Ladies and gentlemen, gather ‘round, and allow me to regale you with a tale as old as time, yet as fresh as this morning’s dew—a tale of human folly so grand that it ought to be carved in marble and set in the town square for all to marvel at. Yes, today, I have the distinct pleasure of watching the fine specimens of our youth as they descend upon this fair city, ushered in by a battalion of blue-uniformed oafs—our very own APD, bless their misguided hearts.

Now, one might wonder why such a spectacle warrants an escort of armed swine, their badges gleaming in the sunlight like the gilt edge of a well-worn lie. Could it be that the delicate, darling scholars of UT need protection from the rabble? Oh, no, friends, it’s far more entertaining than that. You see, these great stewards of higher learning have devised a cunning plan: to shield their pampered progeny from the sight, sound, and smell of those of us who have had the audacity to exist without the comfort of four walls.

Oh, but don’t be too quick to judge! For in their infinite wisdom, these leaders have foreseen every danger—every prowling monster, lurking about with nefarious intent, ready to snatch their precious darlings away from their sheltered lives. Why, it’s as if they’ve forgotten that the real monsters are not the ones without a roof over their heads, but the ones in their very midst.
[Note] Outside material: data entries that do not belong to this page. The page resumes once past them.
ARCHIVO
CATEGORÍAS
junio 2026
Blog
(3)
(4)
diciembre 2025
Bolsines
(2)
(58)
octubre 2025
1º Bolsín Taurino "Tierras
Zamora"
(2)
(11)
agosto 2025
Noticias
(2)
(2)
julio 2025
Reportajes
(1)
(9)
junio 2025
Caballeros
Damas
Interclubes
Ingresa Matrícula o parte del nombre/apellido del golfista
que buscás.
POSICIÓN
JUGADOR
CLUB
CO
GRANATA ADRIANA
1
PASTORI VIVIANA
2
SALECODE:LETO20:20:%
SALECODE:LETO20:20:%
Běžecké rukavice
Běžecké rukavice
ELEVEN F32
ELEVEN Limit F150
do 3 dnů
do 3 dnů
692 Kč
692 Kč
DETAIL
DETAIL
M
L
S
The ones who, in a few short hours, will be slipping something into a red Solo cup, or driving a fist into a face at some sordid soirée, or worse, committing acts so vile that even the newspapers will avert their gaze.

But we, the unwashed masses, the ones without a postcode or a trust fund, we are the true villains, the boogeymen of their bedtime stories. It’s almost charming how little they understand the world they’ve created, this dystopian paradise where empathy is for the weak, and profit is the only god worth worshipping.
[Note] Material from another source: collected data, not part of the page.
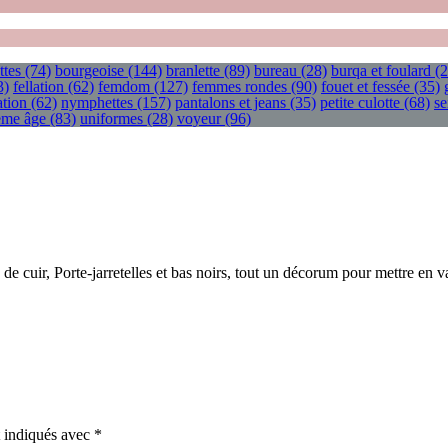
ttes
(74)
bourgeoise
(144)
branlette
(89)
bureau
(28)
burqa et foulard
(2
3)
fellation
(62)
femdom
(127)
femmes rondes
(90)
fouet et fessée
(35)
tion
(62)
nymphettes
(157)
pantalons et jeans
(35)
petite culotte
(68)
se
ième âge
(83)
uniformes
(28)
voyeur
(96)
 de cuir, Porte-jarretelles et bas noirs, tout un décorum pour mettre en 
t indiqués avec
*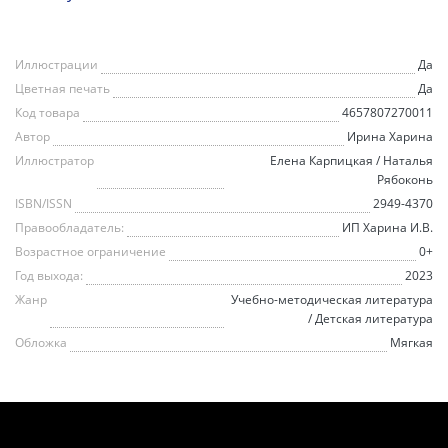
Иллюстрации
Да
Цветная печать
Да
Код товара
4657807270011
Автор
Ирина Харина
Иллюстратор
Елена Карпицкая / Наталья
Рябоконь
ISBN/ISSN
2949-4370
Правообладатель:
ИП Харина И.В.
Возрастное ограничение
0+
Год выхода:
2023
Жанр
Учебно-методическая литература
/ Детская литература
Обложка
Мягкая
Ah, the sweet siren call of capitalism! “Maximum profit at all costs!” they cry, while stuffing their pockets with the fruits of our labor and their minds with the rot of moral decay. They preach greed as a virtue, all while the rest of us scramble for the crumbs from their banquet table. And we, the docile sheep, nod along, convinced that one day, if we just work hard enough, we’ll be invited to the feast.

Well, I’ve got news for you, folks: that table is reserved, and your name isn’t on the list.

Oh, but let us not forget the good folks at PragerU, that shining beacon of intellectual rigor, now worming its way into the minds of our young ones. Why, it’s almost as if we’ve forgotten that education was meant to enlighten, not indoctrinate. But then, why should we be surprised? This is, after all, the same society that taught us to revere the rich and fear the poor, to uphold the status quo even as it crumbles beneath our feet.

So, what hope do we have, you ask? Well, my dear reader, as long as there are those among us who can see the absurdity of it all, who can laugh in the face of the great cosmic joke that is our existence, then perhaps there is still a glimmer of hope—a chance that, someday, we might rise above the madness and build something better.

But until then, I suppose we’ll just have to sit back and enjoy the show.